• **REQUIRED WORK**
In the lines below, change "LATEST NEWS" to "RECENT POSTS" and write the lines out again with everything else left as it is. Leave out the pictures.

• **AVAILABLE DATA**
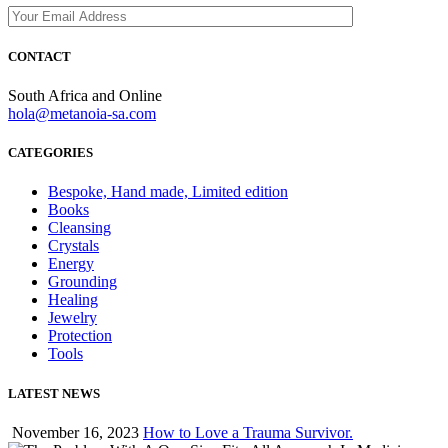
CONTACT
South Africa and Online
hola@metanoia-sa.com
CATEGORIES
Bespoke, Hand made, Limited edition
Books
Cleansing
Crystals
Energy
Grounding
Healing
Jewelry
Protection
Tools
LATEST NEWS
November 16, 2023
How to Love a Trauma Survivor.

• **TASK OUTPUT**
CONTACT
South Africa and Online
hola@metanoia-sa.com
CATEGORIES
Bespoke, Hand made, Limited edition
Books
Cleansing
Crystals
Energy
Grounding
Healing
Jewelry
Protection
Tools
RECENT POSTS
November 16, 2023
How to Love a Trauma Survivor.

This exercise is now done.